Wealth is health: a €2.5 trillion default would be fatal

Fri, Jun 22, 2012, 01:00

ECONOMICS:WHAT WOULD be more disastrous: to lose everything you own or to lose your job?

Ask that question to a favela-dweller in Rio de Janeiro and the answer is likely to be the latter. Without an income, you quickly go hungry when living at subsistence levels in countries without social safety nets.

Besides, those unfortunate enough to be living in slums own little or nothing. They don’t have much to lose.

Ask an Irish person the same question and most would answer that job loss is preferable to the loss of home, pension, life savings and everything else. One reason is that, mercifully, the jobless tend not to starve in this country thanks to the welfare state.

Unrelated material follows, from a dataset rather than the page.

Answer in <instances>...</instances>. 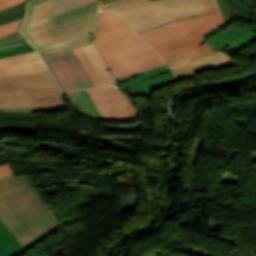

But also important is that most people in rich countries have a lot to lose. The average person accumulates wealth in multiples of his or her yearly earnings. Even after huge declines in Irish wealth, mostly because of the halving of property prices, net worth (the value of assets less liabilities) of all households together is about five times greater than annual disposable income.

None of this should surprise. Man in a state of nature consumes everything he produces. He is not in a position to salt anything away. But when he begins to master nature the development process kicks in. As it accelerates, more is produced. There is then scope to start putting a little aside. A little saved year upon year becomes a lot over time. That is how economies grow rich.

Wealth – as opposed to income – has tended to receive amazingly little discussion by the economics profession. When even serious organisations, such as the International Monetary Fund, and high-brow financial media compare the wealth of nations, they almost always use gross domestic product per head of population.

This misleads for two reasons. The first is a mere quibble: GDP is an output measure. Gross national income, as the term suggests, is a more accurate measure of income.

The second reason is much more important. As the Brazil/Ireland example hints at, disparities in wealth are much larger than disparities in income between the developed and developing worlds.

The chart illustrates the differences across the euro zone for selected countries. Among those who use the single currency, the former communist countries are poorest. And they are far more asset-poor than income-poor.

While the average Dutchman’s income was three times higher than his Slovakian counterpart in 2009 (the most recent figures available), his financial assets – shares, pension funds, cash in the bank and the like – were 14 times greater.

History explains most of the disparity. Western Europe industrialised earlier. Its citizens accumulated unprecedented wealth in the first era of mass prosperity after the second World War. While free Europeans were getting rich, those on the wrong side of the Iron Curtain were deprived of that freedom.

The chart also shows how savings over decades accumulate so that the ratio of wealth to income rises. Until recently, that was considered an unambiguously wonderful state of affairs. And it is.

But how to store it safely? This question has preoccupied many people since the financial crisis erupted half a decade ago. A recent IMF paper even pondered whether any assets are truly safe. Government bonds were once thought to be the safest way to store wealth, but the financial crisis has changed that – probably forever. Ditto for any bank-related assets – shares, bonds and even deposits.

Financial assets are particularly problematic. Unlike a house, for instance, which, once paid for, has no matching liabilities, all financial assets have matching liabilities. That means that writing down one person’s debt results in the evaporation of somebody else’s wealth. This is what makes the current crisis so frightening.

Spain and Italy are very close to being locked out of the bond market. If that happens, the resultant €2.5 trillion default would be the biggest financial event in history, dwarfing Lehman’s collapse and Greece’s default. No governments – not even those in the most creditworthy countries – would have the resources to prop up their financial systems. The bars in the chart would crumble like collapsing towers. Europeans have a great deal to lose if their leaders don’t act soon.